Bien entendu, le coût élevé des terres et les pressions du marché constituent le principal obstacle à l’occupation à long terme des terres par les agriculteurs urbains. Il est difficile de contester le fait que d’autres formes de développement peuvent produire des taux de rendement bien plus élevés pour les investisseurs, ce qui oblige les agriculteurs urbains à faire valoir les raisons pour lesquelles ils méritent d’avoir accès à des terres autrement non développées à des taux inférieurs à ceux du marché.
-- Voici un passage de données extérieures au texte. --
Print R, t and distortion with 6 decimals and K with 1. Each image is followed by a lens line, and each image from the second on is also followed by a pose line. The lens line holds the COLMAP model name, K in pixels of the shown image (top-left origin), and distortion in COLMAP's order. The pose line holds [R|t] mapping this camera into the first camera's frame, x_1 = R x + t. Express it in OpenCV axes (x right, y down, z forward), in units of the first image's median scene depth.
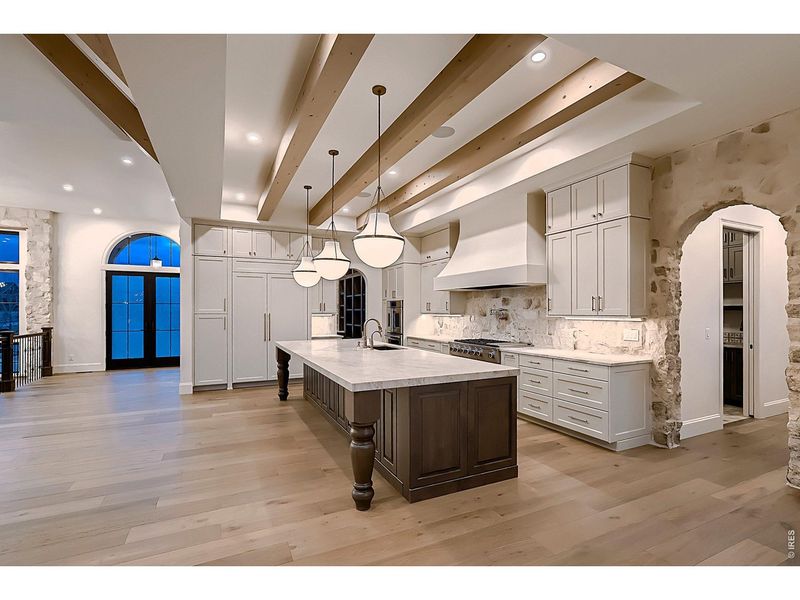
lens RADIAL K [[380.7, 0, 400.3], [0, 380.7, 309.1], [0, 0, 1]] dist [-0.004404, -0.000021]
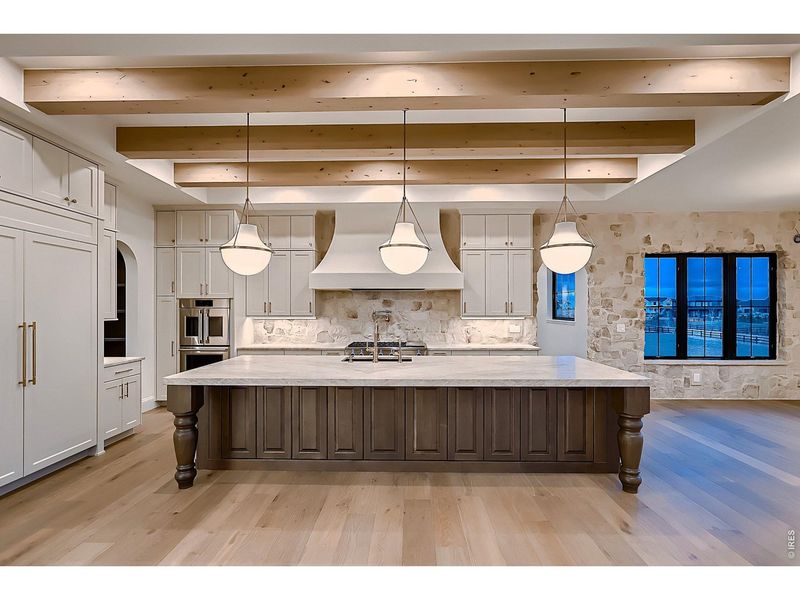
lens RADIAL K [[390.2, 0, 402.0], [0, 390.2, 306.9], [0, 0, 1]] dist [-0.002863, 0.000435]
pose [[0.455696, 0.004223, 0.890126, -0.755858], [-0.002791, 0.999991, -0.003315, -0.008193], [-0.890131, -0.000974, 0.455703, 0.568615]]
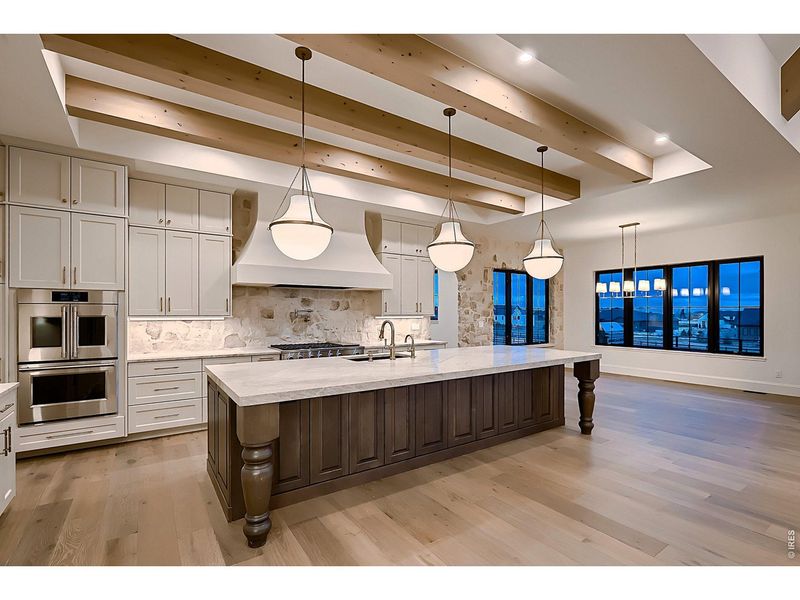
lens RADIAL K [[374.0, 0, 399.7], [0, 374.0, 314.0], [0, 0, 1]] dist [-0.003149, -0.000118]
pose [[-0.147635, -0.001470, 0.989041, -0.813550], [-0.003051, 0.999995, 0.001031, 0.009350], [-0.989037, -0.002866, -0.147639, 1.063529]]
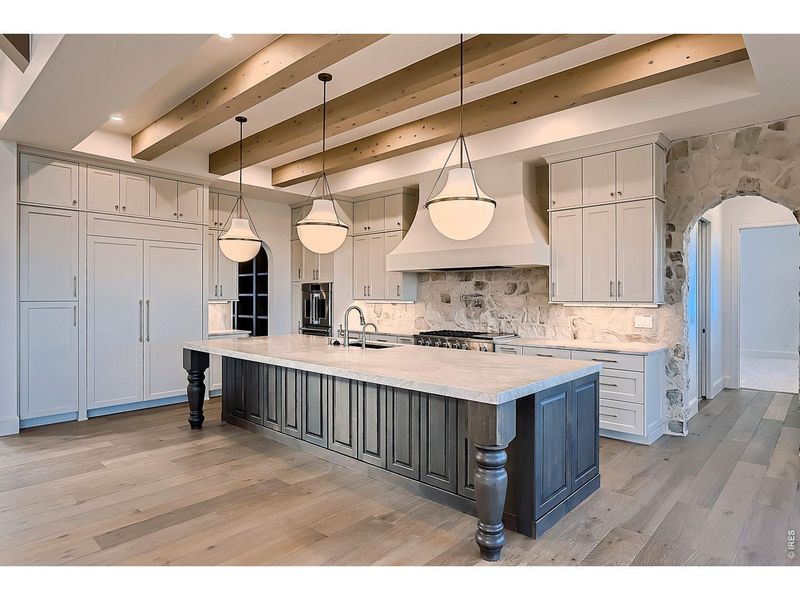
lens RADIAL K [[468.9, 0, 401.8], [0, 468.9, 293.8], [0, 0, 1]] dist [-0.006400, -0.000715]
pose [[0.928718, 0.002776, 0.370776, -0.321149], [-0.002516, 0.999996, -0.001184, 0.000191], [-0.370778, 0.000167, 0.928722, 0.106032]]
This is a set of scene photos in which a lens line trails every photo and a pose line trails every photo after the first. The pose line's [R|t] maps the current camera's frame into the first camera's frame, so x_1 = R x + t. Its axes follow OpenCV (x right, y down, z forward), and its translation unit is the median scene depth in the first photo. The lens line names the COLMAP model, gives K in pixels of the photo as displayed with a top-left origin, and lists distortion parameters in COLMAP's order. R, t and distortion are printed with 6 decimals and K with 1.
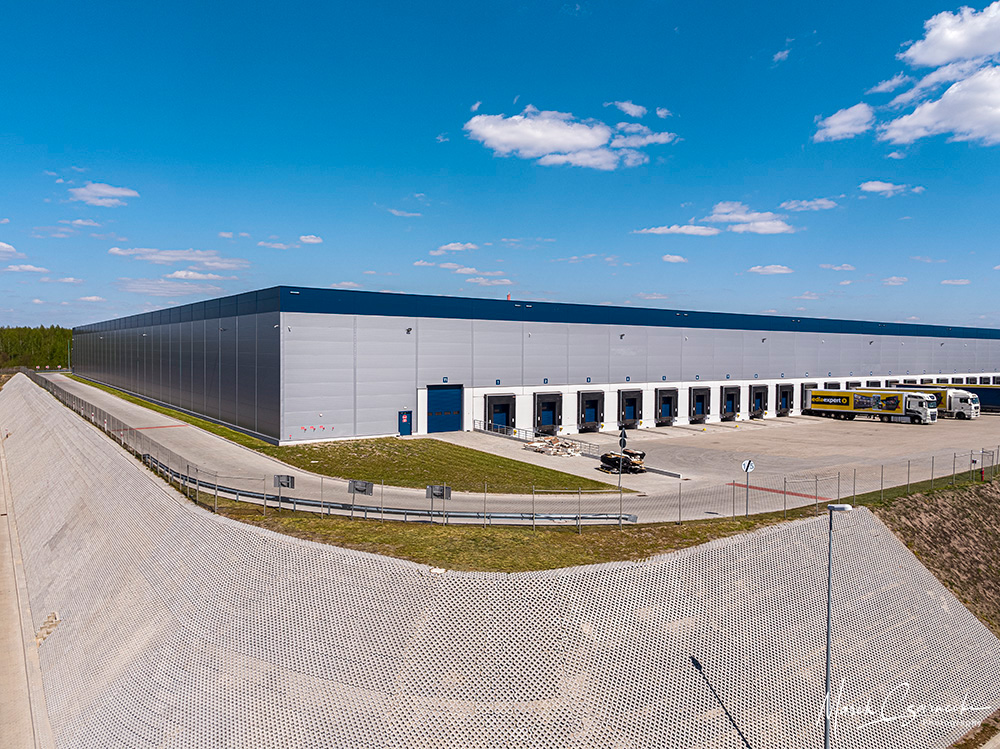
lens RADIAL K [[704.6, 0, 498.0], [0, 704.6, 376.4], [0, 0, 1]] dist [0.016448, -0.011564]
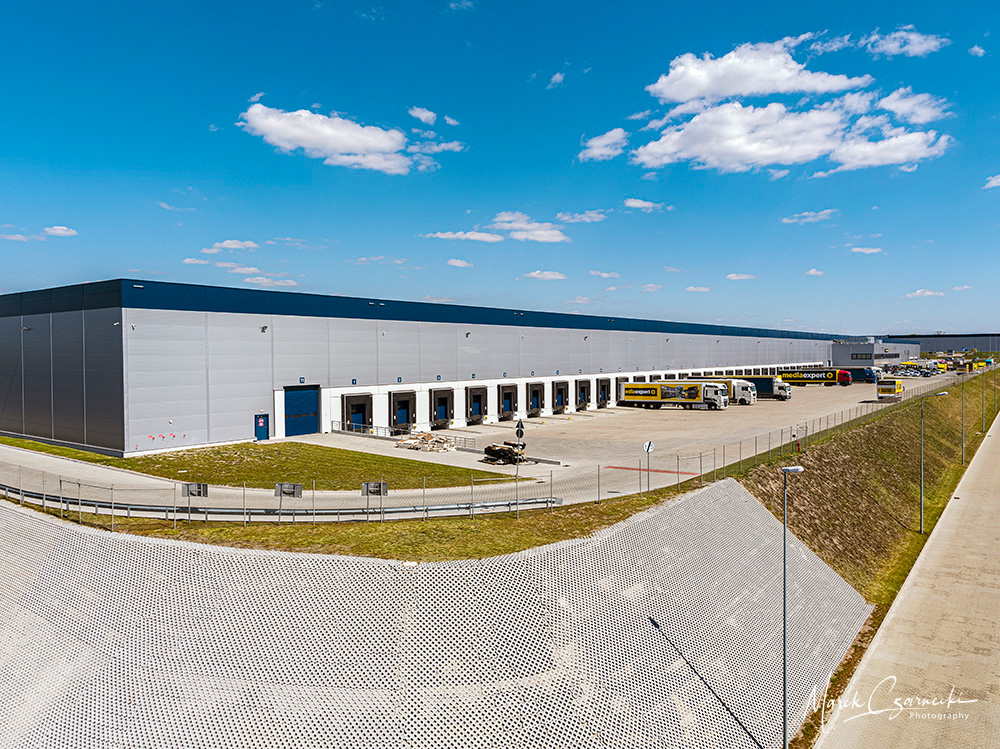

Il est vrai que l’occupation à long terme n’est pas forcément l’objectif final pour tous les agriculteurs ou tous les quartiers. Les baux à très long terme ou la propriété pure et simple sont souvent la meilleure solution pour les organisations agricoles à but non lucratif qui assurent la formation des agriculteurs, ou pour les entreprises à but lucratif dirigées par des agriculteurs très expérimentés. Mais les nouveaux agriculteurs qui sortent des programmes de formation peuvent avoir besoin de quelques années pour expérimenter des modèles d’entreprise ou reconnaître la réalité par rapport au romantisme de la culture urbaine. Comme beaucoup d’entre eux risquent de ne pas poursuivre leur activité au-delà des premières années, les baux à court terme peuvent être une bonne solution.